Re: [Lldb-commits] [lldb] r282090 - Fix failing regex tests.

Greg Clayton via lldb-commits Wed, 21 Sep 2016 17:15:55 -0700

To be clear: if we can make StringRef work efficiently, I am fine with that. We 
can just cut over to using llvm::Regex where it uses the start and end pointer. 
I would just like to avoid making string copies for no reason. I don't have 
anything against using StringRef as long as we do it efficiently.


Greg


> On Sep 21, 2016, at 5:13 PM, Greg Clayton via lldb-commits 
> <lldb-commits@lists.llvm.org> wrote:
> 
>> 
>> On Sep 21, 2016, at 4:43 PM, Zachary Turner <ztur...@google.com> wrote:
>> 
>> You need to duplicate something on the heap once when you execute the regex. 
>>  And in turn you save tens or hundreds or copies on the way there because of 
>> inefficient string usage.  
> 
> Where? please show this.
> 
> I see the following callers:
> 
>          const char *class_name =
>              iterator->second->GetClassName().AsCString("<unknown>");
>          if (regex_up && class_name &&
>              !regex_up->Execute(llvm::StringRef(class_name)))
> 
> You are adding a strlen() call here to construct the StringRef, not saving 
> anything.
> 
> 
> bool CommandObjectRegexCommand::DoExecute(const char *command,
>                                          CommandReturnObject &result) {
>  if (command) {
>    EntryCollection::const_iterator pos, end = m_entries.end();
>    for (pos = m_entries.begin(); pos != end; ++pos) {
>      RegularExpression::Match regex_match(m_max_matches);
> 
>      if (pos->regex.Execute(command, &regex_match)) {
>        std::string new_command(pos->command);
>        std::string match_str;
> 
> No copy saved. Just wasted time with strlen in StringRef constructor.
> 
> 
>    DataVisualization::Categories::ForEach(
>        [&regex, &result](const lldb::TypeCategoryImplSP &category_sp) -> bool 
> {
>          if (regex) {
>            bool escape = true;
>            if (regex->GetText() == category_sp->GetName()) {
>              escape = false;
>            } else if (regex->Execute(llvm::StringRef::withNullAsEmpty(
>                           category_sp->GetName()))) {
>              escape = false;
>            }
> 
>            if (escape)
>              return true;
>          }
> 
> No copy saved. Just wasted time with strlen in StringRef constructor.

___

- _TO DO_
**a)** Please duplicate the part of the LLDB regex thread from "I would just" to "execute the regex.".
**b)** Write the next part of the LLDB mailing-list thread on StringRef and regex, picking up after its last line.

- _Dataset items_
___

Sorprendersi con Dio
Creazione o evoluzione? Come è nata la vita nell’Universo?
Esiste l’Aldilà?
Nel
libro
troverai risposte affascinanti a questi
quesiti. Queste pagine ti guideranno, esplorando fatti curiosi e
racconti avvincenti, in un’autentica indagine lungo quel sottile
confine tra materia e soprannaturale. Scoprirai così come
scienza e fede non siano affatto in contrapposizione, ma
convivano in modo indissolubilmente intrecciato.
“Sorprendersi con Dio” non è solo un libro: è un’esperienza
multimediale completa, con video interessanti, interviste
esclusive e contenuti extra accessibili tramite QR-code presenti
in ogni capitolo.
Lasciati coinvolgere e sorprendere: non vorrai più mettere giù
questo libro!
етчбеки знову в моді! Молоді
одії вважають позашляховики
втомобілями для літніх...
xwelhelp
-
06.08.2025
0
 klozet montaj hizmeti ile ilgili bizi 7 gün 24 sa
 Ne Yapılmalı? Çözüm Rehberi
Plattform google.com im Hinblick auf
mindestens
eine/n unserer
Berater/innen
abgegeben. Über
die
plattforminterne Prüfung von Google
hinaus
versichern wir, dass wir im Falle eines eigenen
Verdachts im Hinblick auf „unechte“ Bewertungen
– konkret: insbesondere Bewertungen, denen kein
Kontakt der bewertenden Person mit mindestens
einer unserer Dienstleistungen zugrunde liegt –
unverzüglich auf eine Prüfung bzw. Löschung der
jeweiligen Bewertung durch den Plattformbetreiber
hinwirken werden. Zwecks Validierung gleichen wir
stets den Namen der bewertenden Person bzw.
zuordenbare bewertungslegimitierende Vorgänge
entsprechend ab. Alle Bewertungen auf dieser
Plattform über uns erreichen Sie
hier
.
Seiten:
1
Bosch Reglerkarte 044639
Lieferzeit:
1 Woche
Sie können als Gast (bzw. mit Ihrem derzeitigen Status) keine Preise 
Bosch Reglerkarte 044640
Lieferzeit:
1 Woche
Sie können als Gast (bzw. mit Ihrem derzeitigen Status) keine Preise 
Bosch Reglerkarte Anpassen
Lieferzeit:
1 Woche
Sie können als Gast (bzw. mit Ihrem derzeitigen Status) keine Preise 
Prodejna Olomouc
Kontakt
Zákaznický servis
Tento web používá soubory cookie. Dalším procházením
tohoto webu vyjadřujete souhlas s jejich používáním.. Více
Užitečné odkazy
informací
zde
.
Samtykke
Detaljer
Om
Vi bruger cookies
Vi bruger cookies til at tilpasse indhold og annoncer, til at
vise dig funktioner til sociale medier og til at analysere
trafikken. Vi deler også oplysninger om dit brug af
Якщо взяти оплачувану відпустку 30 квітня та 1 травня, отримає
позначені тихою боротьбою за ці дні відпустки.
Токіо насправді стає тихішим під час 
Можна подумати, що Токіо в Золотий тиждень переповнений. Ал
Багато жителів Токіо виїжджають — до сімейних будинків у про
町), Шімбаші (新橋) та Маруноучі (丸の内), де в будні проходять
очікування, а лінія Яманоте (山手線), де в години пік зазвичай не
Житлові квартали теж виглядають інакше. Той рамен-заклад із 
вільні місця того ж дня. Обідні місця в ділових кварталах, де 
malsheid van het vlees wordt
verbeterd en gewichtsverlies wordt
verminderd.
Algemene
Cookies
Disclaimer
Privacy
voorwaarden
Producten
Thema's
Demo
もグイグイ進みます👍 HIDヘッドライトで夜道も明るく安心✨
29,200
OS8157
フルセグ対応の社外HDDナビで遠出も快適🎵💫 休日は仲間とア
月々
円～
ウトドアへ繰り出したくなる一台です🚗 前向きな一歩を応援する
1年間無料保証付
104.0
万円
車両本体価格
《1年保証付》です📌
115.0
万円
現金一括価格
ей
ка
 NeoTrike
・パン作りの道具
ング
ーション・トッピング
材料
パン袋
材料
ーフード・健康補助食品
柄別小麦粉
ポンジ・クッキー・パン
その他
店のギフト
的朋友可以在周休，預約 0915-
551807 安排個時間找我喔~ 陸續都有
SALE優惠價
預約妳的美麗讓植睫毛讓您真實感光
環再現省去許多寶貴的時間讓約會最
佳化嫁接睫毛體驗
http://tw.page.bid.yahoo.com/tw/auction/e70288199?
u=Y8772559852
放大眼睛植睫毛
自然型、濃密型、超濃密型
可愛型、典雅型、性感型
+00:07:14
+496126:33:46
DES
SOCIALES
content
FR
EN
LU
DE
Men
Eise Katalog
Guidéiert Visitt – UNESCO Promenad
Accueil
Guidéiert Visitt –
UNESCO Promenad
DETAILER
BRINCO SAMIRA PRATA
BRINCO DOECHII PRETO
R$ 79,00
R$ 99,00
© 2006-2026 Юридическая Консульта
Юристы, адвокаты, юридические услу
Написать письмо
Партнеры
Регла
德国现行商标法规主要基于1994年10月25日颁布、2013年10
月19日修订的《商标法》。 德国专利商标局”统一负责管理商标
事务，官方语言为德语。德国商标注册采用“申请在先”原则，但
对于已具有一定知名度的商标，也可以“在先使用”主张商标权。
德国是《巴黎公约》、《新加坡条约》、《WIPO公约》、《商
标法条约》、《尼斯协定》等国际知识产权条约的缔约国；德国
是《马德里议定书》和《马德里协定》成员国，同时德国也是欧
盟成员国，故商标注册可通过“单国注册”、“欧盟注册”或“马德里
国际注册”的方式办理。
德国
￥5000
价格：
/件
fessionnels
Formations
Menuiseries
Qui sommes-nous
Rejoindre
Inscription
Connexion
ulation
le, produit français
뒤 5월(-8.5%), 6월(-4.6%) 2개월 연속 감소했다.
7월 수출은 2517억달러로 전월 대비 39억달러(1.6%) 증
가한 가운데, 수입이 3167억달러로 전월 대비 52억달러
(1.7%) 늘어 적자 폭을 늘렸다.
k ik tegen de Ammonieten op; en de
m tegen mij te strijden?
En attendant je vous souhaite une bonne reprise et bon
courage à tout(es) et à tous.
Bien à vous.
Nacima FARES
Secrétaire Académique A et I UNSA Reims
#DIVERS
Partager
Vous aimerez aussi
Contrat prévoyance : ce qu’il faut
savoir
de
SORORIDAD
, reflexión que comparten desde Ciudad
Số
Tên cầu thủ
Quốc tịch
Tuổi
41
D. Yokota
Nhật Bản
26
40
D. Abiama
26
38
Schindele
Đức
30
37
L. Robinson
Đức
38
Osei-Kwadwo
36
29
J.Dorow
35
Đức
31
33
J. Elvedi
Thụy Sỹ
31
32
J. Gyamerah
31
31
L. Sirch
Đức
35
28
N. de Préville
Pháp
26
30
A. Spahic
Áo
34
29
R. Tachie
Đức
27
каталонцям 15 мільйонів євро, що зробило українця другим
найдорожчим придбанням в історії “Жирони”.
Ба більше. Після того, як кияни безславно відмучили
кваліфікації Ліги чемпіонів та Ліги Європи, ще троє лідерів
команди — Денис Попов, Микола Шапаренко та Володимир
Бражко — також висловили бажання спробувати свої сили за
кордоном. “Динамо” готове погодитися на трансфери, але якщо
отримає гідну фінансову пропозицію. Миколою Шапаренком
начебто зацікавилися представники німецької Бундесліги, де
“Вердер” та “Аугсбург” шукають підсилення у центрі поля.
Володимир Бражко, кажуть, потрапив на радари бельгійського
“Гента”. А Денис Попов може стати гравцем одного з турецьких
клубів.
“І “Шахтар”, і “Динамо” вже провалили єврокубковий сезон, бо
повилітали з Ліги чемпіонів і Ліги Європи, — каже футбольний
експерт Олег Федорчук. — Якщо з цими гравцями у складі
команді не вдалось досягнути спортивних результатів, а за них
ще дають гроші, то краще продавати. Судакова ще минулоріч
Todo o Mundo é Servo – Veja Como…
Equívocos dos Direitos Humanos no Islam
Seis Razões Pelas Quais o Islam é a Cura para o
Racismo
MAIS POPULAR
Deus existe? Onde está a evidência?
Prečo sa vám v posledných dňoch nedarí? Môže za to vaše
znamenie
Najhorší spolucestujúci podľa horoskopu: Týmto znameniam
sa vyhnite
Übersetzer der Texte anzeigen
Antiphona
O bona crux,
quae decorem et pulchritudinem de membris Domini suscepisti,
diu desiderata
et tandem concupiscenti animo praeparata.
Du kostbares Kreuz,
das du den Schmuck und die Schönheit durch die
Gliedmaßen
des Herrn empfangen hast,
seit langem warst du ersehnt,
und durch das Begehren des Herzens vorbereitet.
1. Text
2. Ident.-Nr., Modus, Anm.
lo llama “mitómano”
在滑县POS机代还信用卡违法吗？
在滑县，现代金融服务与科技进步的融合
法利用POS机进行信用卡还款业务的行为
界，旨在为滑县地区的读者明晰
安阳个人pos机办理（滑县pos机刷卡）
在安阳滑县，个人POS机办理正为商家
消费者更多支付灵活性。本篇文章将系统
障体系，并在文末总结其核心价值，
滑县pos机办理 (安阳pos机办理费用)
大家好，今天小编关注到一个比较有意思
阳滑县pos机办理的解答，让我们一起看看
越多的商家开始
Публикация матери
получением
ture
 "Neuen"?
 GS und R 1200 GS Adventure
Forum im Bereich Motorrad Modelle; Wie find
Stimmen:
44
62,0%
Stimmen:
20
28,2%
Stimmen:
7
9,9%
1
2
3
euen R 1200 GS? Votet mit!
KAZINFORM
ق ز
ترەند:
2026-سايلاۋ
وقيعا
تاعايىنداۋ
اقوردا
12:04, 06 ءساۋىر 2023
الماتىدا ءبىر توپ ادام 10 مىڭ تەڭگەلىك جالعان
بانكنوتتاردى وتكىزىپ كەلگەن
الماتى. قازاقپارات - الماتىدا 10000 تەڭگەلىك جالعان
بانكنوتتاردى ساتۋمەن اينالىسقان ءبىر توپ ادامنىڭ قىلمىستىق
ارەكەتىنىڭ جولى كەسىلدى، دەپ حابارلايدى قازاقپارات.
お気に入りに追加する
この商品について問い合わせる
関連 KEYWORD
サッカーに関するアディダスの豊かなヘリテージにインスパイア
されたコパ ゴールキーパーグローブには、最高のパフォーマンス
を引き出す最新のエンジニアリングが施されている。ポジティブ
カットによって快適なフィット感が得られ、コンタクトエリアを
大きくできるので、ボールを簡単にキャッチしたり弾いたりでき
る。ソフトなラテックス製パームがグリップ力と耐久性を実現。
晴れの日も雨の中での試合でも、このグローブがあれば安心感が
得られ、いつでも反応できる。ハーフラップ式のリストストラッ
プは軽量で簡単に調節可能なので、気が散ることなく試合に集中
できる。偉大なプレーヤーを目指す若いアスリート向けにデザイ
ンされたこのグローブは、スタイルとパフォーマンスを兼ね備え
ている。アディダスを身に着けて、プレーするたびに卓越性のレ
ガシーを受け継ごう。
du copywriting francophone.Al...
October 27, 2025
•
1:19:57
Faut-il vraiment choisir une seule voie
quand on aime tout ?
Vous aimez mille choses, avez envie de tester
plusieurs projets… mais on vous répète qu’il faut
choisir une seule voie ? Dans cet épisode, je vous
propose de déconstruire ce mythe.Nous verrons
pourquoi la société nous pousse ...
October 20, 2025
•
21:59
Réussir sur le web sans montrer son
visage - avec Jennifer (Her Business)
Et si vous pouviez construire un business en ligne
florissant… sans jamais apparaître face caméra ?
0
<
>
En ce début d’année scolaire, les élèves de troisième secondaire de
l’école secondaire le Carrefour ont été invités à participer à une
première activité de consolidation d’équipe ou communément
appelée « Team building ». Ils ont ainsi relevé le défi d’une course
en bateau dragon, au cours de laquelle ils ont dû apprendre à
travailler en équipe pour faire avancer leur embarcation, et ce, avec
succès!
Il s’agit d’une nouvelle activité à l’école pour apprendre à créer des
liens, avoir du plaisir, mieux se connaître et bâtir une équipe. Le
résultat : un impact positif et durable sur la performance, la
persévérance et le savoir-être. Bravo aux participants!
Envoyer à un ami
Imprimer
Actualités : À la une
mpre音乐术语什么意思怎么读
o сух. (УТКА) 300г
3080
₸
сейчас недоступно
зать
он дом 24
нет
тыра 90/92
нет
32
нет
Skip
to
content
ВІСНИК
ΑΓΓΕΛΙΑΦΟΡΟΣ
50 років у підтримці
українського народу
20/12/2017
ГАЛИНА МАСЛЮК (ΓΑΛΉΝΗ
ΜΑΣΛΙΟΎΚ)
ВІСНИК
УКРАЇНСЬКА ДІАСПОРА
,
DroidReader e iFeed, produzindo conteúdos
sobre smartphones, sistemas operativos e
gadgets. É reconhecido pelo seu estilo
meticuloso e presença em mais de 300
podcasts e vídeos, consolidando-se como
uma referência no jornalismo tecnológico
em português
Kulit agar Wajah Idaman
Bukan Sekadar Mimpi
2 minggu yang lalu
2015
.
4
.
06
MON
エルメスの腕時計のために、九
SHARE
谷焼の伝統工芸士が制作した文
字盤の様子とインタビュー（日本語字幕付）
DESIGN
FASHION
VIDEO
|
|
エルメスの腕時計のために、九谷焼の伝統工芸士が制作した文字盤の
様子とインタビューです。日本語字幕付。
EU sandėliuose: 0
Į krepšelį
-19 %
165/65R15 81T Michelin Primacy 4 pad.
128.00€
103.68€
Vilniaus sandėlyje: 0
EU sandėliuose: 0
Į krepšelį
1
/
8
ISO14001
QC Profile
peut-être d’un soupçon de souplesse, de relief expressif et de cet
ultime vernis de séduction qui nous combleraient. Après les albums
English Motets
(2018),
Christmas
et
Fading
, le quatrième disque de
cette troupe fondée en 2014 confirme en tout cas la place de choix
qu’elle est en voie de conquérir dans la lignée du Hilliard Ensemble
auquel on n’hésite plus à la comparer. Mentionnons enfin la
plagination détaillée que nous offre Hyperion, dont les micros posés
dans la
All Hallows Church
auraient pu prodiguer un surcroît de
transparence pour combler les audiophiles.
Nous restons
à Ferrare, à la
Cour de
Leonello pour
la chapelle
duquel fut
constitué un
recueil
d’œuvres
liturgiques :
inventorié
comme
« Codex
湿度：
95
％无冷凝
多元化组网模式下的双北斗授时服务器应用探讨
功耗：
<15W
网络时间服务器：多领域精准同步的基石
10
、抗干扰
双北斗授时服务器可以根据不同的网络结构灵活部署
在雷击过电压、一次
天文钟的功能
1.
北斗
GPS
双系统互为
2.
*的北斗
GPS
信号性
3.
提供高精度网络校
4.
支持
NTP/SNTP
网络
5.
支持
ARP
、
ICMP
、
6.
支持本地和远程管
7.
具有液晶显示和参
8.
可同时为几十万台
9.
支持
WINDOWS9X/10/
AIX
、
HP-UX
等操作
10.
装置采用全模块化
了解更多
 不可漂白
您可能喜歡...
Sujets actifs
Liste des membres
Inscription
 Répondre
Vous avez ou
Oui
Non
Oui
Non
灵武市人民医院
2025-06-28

___

- _ANSWERS TO THE PROBLEMS_
**a)**
I would just like to avoid making string copies for no reason. I don't have 
anything against using StringRef as long as we do it efficiently.


Greg


> On Sep 21, 2016, at 5:13 PM, Greg Clayton via lldb-commits 
> <lldb-commits@lists.llvm.org> wrote:
> 
>> 
>> On Sep 21, 2016, at 4:43 PM, Zachary Turner <ztur...@google.com> wrote:
>> 
>> You need to duplicate something on the heap once when you execute the regex.

**b)**
> 
> 
>      TypeCategoryImpl::ForEachCallbacks<FormatterType> foreach;
>      foreach
>        .SetExact([&result, &formatter_regex, &any_printed](
>                      ConstString name,
>                      const FormatterSharedPointer &format_sp) -> bool {
>          if (formatter_regex) {
>            bool escape = true;
>            if (name.GetStringRef() == formatter_regex->GetText()) {
>              escape = false;
>            } else if (formatter_regex->Execute(name.GetStringRef())) {
>              escape = false;
>            }
> 
> No copy saved. Just wasted time with strlen in StringRef constructor.
> 
>    bool ParseCoordinate(const char *id_cstr) {
>      RegularExpression regex;
>      RegularExpression::Match regex_match(3);
> 
>      llvm::StringRef id_ref = llvm::StringRef::withNullAsEmpty(id_cstr);
>      bool matched = false;
>      if (regex.Compile(llvm::StringRef("^([0-9]+),([0-9]+),([0-9]+)$")) &&
>          regex.Execute(id_ref, &regex_match))
>        matched = true;
>      else if (regex.Compile(llvm::StringRef("^([0-9]+),([0-9]+)$")) &&
>               regex.Execute(id_ref, &regex_match))
>        matched = true;
>      else if (regex.Compile(llvm::StringRef("^([0-9]+)$")) &&
>               regex.Execute(id_ref, &regex_match))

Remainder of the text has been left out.